Students are discontent with new Media Center practices.
Director of media center suddenly fired
Michael Williams worked with Greg Little, director of media center, for 15 years. On Wednesday, Sept. 15, he learned Little had been abruptly dismissed from his possition.
“All that we know at the time is that Greg doesn’t work here anymore,” said Williams, Media Center operations instructional support specialist. “Nothing has really been disclosed. Nothing has even been said. That’s even with him. There really hasn’t been any explanation given.”
Little’s supervisor Terri Lucas, director of IT Desktop Technical Services, made no comment. The School of Communications staff is unable to comment on the specifics of the dismissal, but according to Media Center Operations Assistant Director Louis Lindsay, Little was informed of his dismissal during a meeting with the Vice President of Information Technology Lawrence Haffner.
“Everyone likes to think they’re indispensible,” Haffner said. “But I don’t think it should affect the media center dramatically in any way. Life will go on,” Haffner said.
According to Williams, given Little’s hard work and his contributions to the School of Communications, his dismissal came as a shock to his co-workers. Jeremy Clements, senior broadcast journalism major and general manager of The Galaxy, said the university couldn’t afford to lose an employee like Little.
“He was one of the most supportive people on campus of students and student media,” Clements said.
During the 13 years Little worked in the Media Center, he was charged with getting much of the equipment in the facilities, including the SSL board used by audio students. Williams said that a lot of facilities don’t have an SSL board. He compared it to having a Rolls Royce, saying that it’s something that a lot of schools would love to have, but either can’t afford or can’t get.

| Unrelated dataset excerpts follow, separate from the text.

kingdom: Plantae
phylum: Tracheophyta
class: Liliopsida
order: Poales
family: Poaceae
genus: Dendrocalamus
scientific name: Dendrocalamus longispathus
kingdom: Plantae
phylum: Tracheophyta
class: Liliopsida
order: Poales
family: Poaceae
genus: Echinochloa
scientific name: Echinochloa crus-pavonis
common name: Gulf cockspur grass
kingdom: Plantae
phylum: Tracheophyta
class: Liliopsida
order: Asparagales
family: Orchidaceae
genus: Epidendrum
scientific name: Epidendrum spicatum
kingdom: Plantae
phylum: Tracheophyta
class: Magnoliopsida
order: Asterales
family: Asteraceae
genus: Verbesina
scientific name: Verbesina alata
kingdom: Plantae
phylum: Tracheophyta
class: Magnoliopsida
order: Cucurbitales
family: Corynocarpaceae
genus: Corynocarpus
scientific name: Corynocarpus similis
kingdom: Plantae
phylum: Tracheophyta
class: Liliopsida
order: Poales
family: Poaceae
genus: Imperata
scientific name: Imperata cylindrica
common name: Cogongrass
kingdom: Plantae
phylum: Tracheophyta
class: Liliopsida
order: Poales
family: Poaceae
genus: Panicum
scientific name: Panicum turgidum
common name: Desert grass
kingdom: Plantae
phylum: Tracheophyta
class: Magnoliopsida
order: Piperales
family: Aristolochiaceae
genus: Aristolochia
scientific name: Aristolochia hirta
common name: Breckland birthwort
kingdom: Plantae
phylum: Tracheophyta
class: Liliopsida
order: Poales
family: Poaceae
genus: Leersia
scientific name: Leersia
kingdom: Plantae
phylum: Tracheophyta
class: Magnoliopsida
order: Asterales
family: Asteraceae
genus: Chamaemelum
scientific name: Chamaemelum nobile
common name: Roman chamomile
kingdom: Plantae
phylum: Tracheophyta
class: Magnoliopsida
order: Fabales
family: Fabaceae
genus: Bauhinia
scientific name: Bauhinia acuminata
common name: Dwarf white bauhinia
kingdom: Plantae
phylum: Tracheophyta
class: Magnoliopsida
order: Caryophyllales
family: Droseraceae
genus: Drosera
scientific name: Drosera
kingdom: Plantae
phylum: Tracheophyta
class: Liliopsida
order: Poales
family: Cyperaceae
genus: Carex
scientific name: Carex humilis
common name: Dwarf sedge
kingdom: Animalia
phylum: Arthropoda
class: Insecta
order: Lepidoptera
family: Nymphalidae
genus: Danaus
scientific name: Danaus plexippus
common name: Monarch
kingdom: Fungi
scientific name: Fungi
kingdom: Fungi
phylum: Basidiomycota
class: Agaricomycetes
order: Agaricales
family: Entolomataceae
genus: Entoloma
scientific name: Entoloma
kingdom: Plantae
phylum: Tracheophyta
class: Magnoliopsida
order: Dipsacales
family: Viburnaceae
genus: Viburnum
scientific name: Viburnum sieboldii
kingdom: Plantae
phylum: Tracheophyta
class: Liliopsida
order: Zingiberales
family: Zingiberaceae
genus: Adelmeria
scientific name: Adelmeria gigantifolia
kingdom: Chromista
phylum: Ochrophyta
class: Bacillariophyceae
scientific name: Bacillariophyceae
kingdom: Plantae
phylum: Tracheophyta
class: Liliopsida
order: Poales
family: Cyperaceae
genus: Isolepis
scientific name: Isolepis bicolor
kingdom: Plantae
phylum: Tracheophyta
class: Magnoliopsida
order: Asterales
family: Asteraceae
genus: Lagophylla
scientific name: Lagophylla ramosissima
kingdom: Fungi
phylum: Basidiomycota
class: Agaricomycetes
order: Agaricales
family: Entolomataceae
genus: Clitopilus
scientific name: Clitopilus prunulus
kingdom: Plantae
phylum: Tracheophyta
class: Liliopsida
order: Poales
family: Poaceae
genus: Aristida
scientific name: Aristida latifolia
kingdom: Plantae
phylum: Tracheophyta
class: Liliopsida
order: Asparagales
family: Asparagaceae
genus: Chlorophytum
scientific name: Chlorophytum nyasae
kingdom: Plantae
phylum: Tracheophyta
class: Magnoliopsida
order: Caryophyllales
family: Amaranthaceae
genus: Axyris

“He was always one who was willing and ready to listen,” Williams said. “I haven’t seen many managers as fair as he was, who could meet everyone on their level and communicate with them, but still be firm enough to get the job done. He always met everyone with respect, no matter what level they were on.”
Over the past few years, various departments within the School of Communications have been merging. The Desktop User Services, Help Desk, and Media Center have all been moved under User Services, for example.
“There’s been a slow merge to where we’re going to be up under User Services, and at some point, probably merge completely to where you’ll see that the media center will probably disappear, is my thought,” Lindsay said. “That’s the direction that choose to go with this department. I’m quite sure the thought is that it’s more efficient. You don’t have to have as many staff and as many work study students, so everything is more efficient.”
Williams thinks this department merger has resulted in a lot of miscommunication and confusion, which has had a negative effect on the department, and possibly on Little.
“I believe he often felt uneasy about his employment — at least over the last three to four years,” Williams said. “He would often be very cautious about how he carried himself and how he said things. Not that he was careless at any time before, but he became a little more careful than I had known him to be in previous years. I think he was a lot more unsure of what his supervisors required of him. So he was cautious at that point, because he didn’t want to not do [sic] what was required of him.”